Tampoco influyó la excepción que supone que Trump sea el primer exinquilino de la Casa Blanca imputado, no ya en un juicio penal, sino en cuatro. En uno de ellos, relacionado con un pago a la actriz Stormy Daniels para acallar una relación extramatrimonial que él niega, fue hallado culpable por un jurado en Nueva York de 34 delitos graves. La lectura de su sentencia está prevista para el 26 de noviembre. En qué quedarán sus líos con la justicia ahora que ocupará el Despacho Oval de nuevo es una de las muchas incógnitas que se abren en un Estados Unidos más dividido que nunca en la historia reciente.
El martes, poco antes del cierre de los colegios, Trump ―que cuando jure el cargo será, a sus 78 años, el presidente más viejo de la historia en hacerlo― denunció falsamente que se estaba produciendo un fraude electoral en directo en Pensilvania, la madre de todos los Estados decisivos, y en Detroit (la ciudad más poblada de otro territorio clave, Míchigan) y que la policía estaba de camino para atajarlo.

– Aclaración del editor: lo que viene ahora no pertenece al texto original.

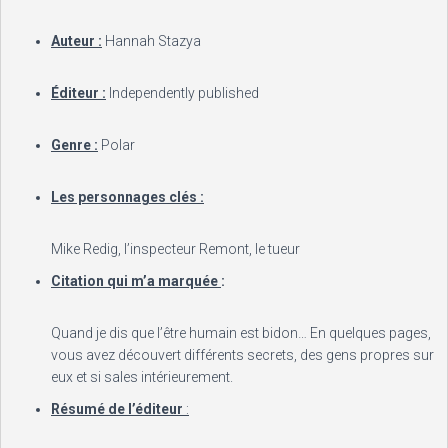
Auteur :
Hannah Stazya
Éditeur :
Independently published
Genre :
Polar
Les personnages clés :
Mike Redig, l’inspecteur Remont, le tueur
Citation qui m’a marquée
:
Quand je dis que l’être humain est bidon… En quelques pages,
vous avez découvert différents secrets, des gens propres sur
eux et si sales intérieurement.
Résumé de l’éditeur
:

Al final, no le hizo falta echar mano de esos bulos: su victoria se fue haciendo evidente a medida que avanzaba una jornada larga y los simpatizantes de Harris iban perdiendo la esperanza.
Hace cuatro años, Trump también salió a eso de las 2:30 para decir que había ganado, pero aquella vez faltaban millones de votos por contar. Tres días después, estuvo claro que había perdido, una derrota que aún no ha admitido.
Todo indica que en esta ocasión Trump supo entender mejor cuáles eran las principales preocupaciones de los votantes, y que acabó triunfando el mensaje apocalíptico que pintó en los discursos de su impredecible campaña, una campaña en la que sobrevivió a dos intentos de asesinato y que fue adquiriendo un tono progresivamente más sombrío y violento. Esa imagen es la de un país de fronteras abiertas, invadido por el “crimen migrante”, con las familias de la clase media atosigadas por el coste de la vida y el gobierno incompetente de los demócratas, incapaz de gestionar los asuntos domésticos y calmar las aguas del tablero internacional (sobre este particular, Trump prometió que parará “las guerras”). Además de la promesa de lograr él solo la paz mundial, parece que también convenció su palabra de resolver la inflación y la crisis migratoria, esto último mediante “la deportación masiva más importante de la historia”.
También es muy posible que este martes se demostrara de nuevo que Estados Unidos seguía, ocho años después de que Trump venciera a otra mujer, Hilary Clinton, sin estar preparado para escoger a la primera presidenta de su historia.